Representative Training
Under the new Texas law, "covered entities" must give continuous, redid preparing for their representatives with respect to both government and state law identified with the insurance of PHI. The preparation ought to be customized for the worker's obligations and the substance's contacts with PHI. Every new worker must finish the preparation inside 60 days after his or her contract date, and the preparation must be rehashed at any rate once at regular intervals. Prominently, under HIPAA, preparing is just needed inside a sensible measure of time in the wake of contracting and when there are any material changes in protection arrangements. Under both HIPAA and H.B. 300, "covered entities" must keep up records of each representative's preparation participation.

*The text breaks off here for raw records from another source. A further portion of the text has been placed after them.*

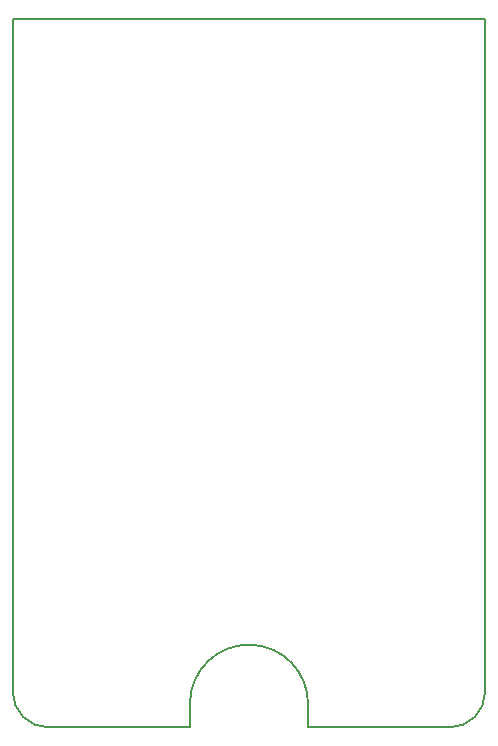
<source format=gm1>
%TF.GenerationSoftware,KiCad,Pcbnew,4.0.4-stable*%
%TF.CreationDate,2017-03-14T03:12:31+02:00*%
%TF.ProjectId,keypad_prototype,6B65797061645F70726F746F74797065,rev?*%
%TF.FileFunction,Profile,NP*%
%FSLAX46Y46*%
G04 Gerber Fmt 4.6, Leading zero omitted, Abs format (unit mm)*
G04 Created by KiCad (PCBNEW 4.0.4-stable) date 03/14/17 03:12:31*
%MOMM*%
%LPD*%
G01*
G04 APERTURE LIST*
%ADD10C,0.100000*%
%ADD11C,0.150000*%
G04 APERTURE END LIST*
D10*
D11*
X173500000Y-163100000D02*
G75*
G03X163500000Y-162900000I-5000000J100000D01*
G01*
X163500000Y-165000000D02*
X163500000Y-162900000D01*
X173500000Y-165000000D02*
X173500000Y-163000000D01*
X148500000Y-162000000D02*
G75*
G03X151500000Y-165000000I3000000J0D01*
G01*
X185500000Y-165000000D02*
G75*
G03X188500000Y-162000000I0J3000000D01*
G01*
X188500000Y-105100000D02*
X188500000Y-162000000D01*
X188500000Y-105000000D02*
X188500000Y-105100000D01*
X148500000Y-105000000D02*
X188500000Y-105000000D01*
X148500000Y-162000000D02*
X148500000Y-105000000D01*
X173500000Y-165000000D02*
X185500000Y-165000000D01*
X151500000Y-165000000D02*
X163500000Y-165000000D01*
M02*

</source>
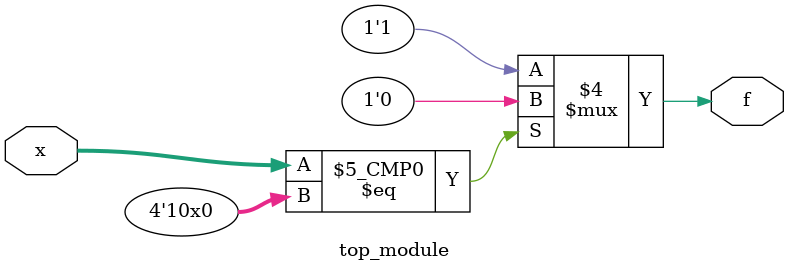
<source format=sv>
module top_module (
    input [4:1] x,
    output logic f
);

always_comb begin
    case (x)
        4'b10x0: f = 0;
        4'b11x1: f = 1;
        default: f = 1;
    endcase
end

endmodule

</source>
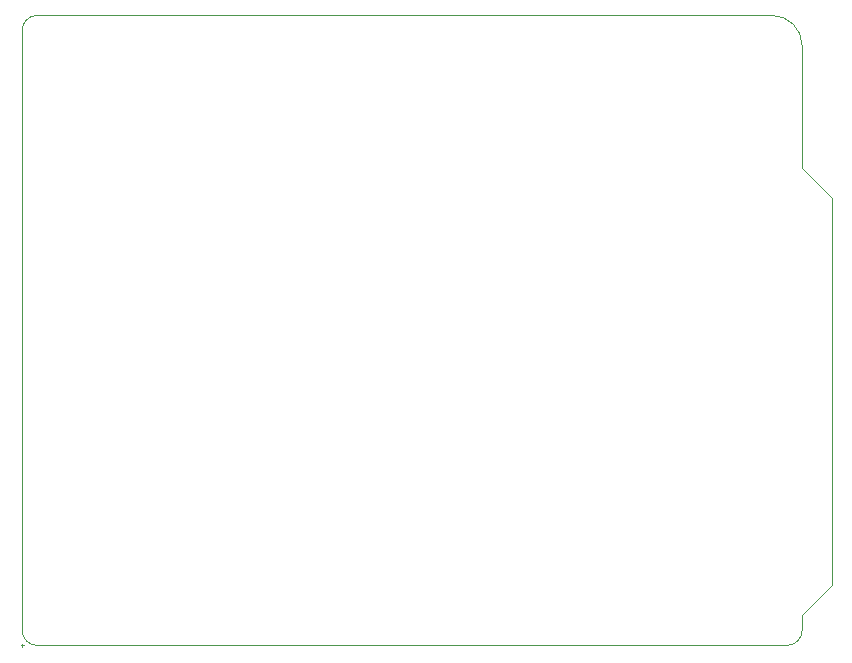
<source format=gbr>
%TF.GenerationSoftware,KiCad,Pcbnew,7.0.7*%
%TF.CreationDate,2023-10-02T21:51:04-04:00*%
%TF.ProjectId,sensor_interface_1.1.0,73656e73-6f72-45f6-996e-746572666163,rev?*%
%TF.SameCoordinates,Original*%
%TF.FileFunction,Profile,NP*%
%FSLAX46Y46*%
G04 Gerber Fmt 4.6, Leading zero omitted, Abs format (unit mm)*
G04 Created by KiCad (PCBNEW 7.0.7) date 2023-10-02 21:51:04*
%MOMM*%
%LPD*%
G01*
G04 APERTURE LIST*
%TA.AperFunction,Profile*%
%ADD10C,0.025400*%
%TD*%
%TA.AperFunction,Profile*%
%ADD11C,0.050000*%
%TD*%
G04 APERTURE END LIST*
D10*
X114280750Y-130333950D02*
G75*
G03*
X115550750Y-131603950I1269950J-50D01*
G01*
D11*
X114280750Y-131476950D02*
X114280750Y-131730950D01*
D10*
X115550750Y-78263950D02*
G75*
G03*
X114280750Y-79533950I-50J-1269950D01*
G01*
X179050750Y-131603950D02*
G75*
G03*
X180320750Y-130333950I50J1269950D01*
G01*
X182860750Y-93757950D02*
X180320750Y-91217950D01*
X180320750Y-91217950D02*
X180320750Y-80803950D01*
X180320750Y-129063950D02*
X180320750Y-130333950D01*
X180320750Y-80803950D02*
G75*
G03*
X177780750Y-78263950I-2540050J-50D01*
G01*
D11*
X114153750Y-131603950D02*
X114407750Y-131603950D01*
D10*
X182860750Y-93757950D02*
X182860750Y-126523950D01*
X177780750Y-78263950D02*
X115550750Y-78263950D01*
X179050750Y-131603950D02*
G75*
G03*
X180320750Y-130333950I50J1269950D01*
G01*
X115550750Y-131603950D02*
X179050750Y-131603950D01*
X114280750Y-130333950D02*
G75*
G03*
X115550750Y-131603950I1269950J-50D01*
G01*
X179050750Y-131603950D02*
G75*
G03*
X180320750Y-130333950I50J1269950D01*
G01*
X114280750Y-79533950D02*
X114280750Y-130333950D01*
X180320750Y-129063950D02*
X182860750Y-126523950D01*
X180320750Y-80803950D02*
G75*
G03*
X177780750Y-78263950I-2540050J-50D01*
G01*
X180320750Y-80803950D02*
G75*
G03*
X177780750Y-78263950I-2540050J-50D01*
G01*
X114280750Y-130333950D02*
G75*
G03*
X115550750Y-131603950I1269950J-50D01*
G01*
X179050750Y-131603950D02*
G75*
G03*
X180320750Y-130333950I50J1269950D01*
G01*
X115550750Y-78263950D02*
G75*
G03*
X114280750Y-79533950I-50J-1269950D01*
G01*
X114280750Y-130333950D02*
G75*
G03*
X115550750Y-131603950I1269950J-50D01*
G01*
X115550750Y-78263950D02*
G75*
G03*
X114280750Y-79533950I-50J-1269950D01*
G01*
M02*

</source>
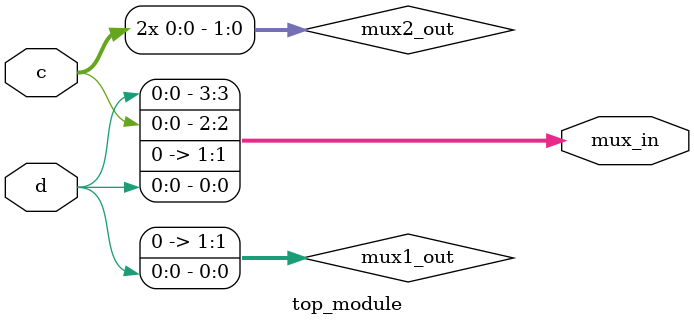
<source format=sv>
module top_module (
    input c,
    input d, 
    output [3:0] mux_in
);

    wire [1:0] mux1_out;
    wire [1:0] mux2_out;

    // Implement the Karnaugh map using two 2-to-1 multiplexers
    assign mux1_out[0] = d;
    assign mux1_out[1] = 1'b0;
    assign mux2_out[0] = c;
    assign mux2_out[1] = c;

    // Combine the outputs of the two 2-to-1 multiplexers into a 4-to-1 multiplexer
    assign mux_in[0] = mux1_out[0];
    assign mux_in[1] = mux1_out[1];
    assign mux_in[2] = mux2_out[1];
    assign mux_in[3] = d;

endmodule

</source>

Patient Rights Regarding Electronic Medical Records
As of September 2012, "covered entities" must give patients electronic duplicates of their electronic wellbeing records inside 15 business days of the patient’s composed appeal (under HIPAA, records must be given inside 30 days of a solicitation). Furthermore, the new Texas law requires the Texas Attorney General to create a site that clarifies understanding's security rights under Texas and government law. Additionally contained in H.B. 300 are procurements that preclude the offer of PHI and oblige notice to patients in regards to the electronic divulgence of PHI.

Expanded Penalties
"Covered entities" that wrongfully reveal PHI will face expanded common punishments under H.B. 300, notwithstanding any punishments for damaging government laws. The new Texas law takes into consideration punishments extending from $5,000 to $1.5 million for every year. To focus the punishment sum, H.B. 300 rundowns five elements a court may consider:

1) the reality of the infringement;

2) the substance's consistence history;

3) the dangers of mischief to the patient;

4) the sum important to stop future infringement; and

5) deliberations made to rectify the infringement.

Be H.B. 300 Compliant
This article just gives a flash into a couple of the prerequisites of the new Texas law. Any individual, business or association that may be viewed as a "covered entities" ought to completely examine H.B. 300 to comprehend and plan for the new prerequisites.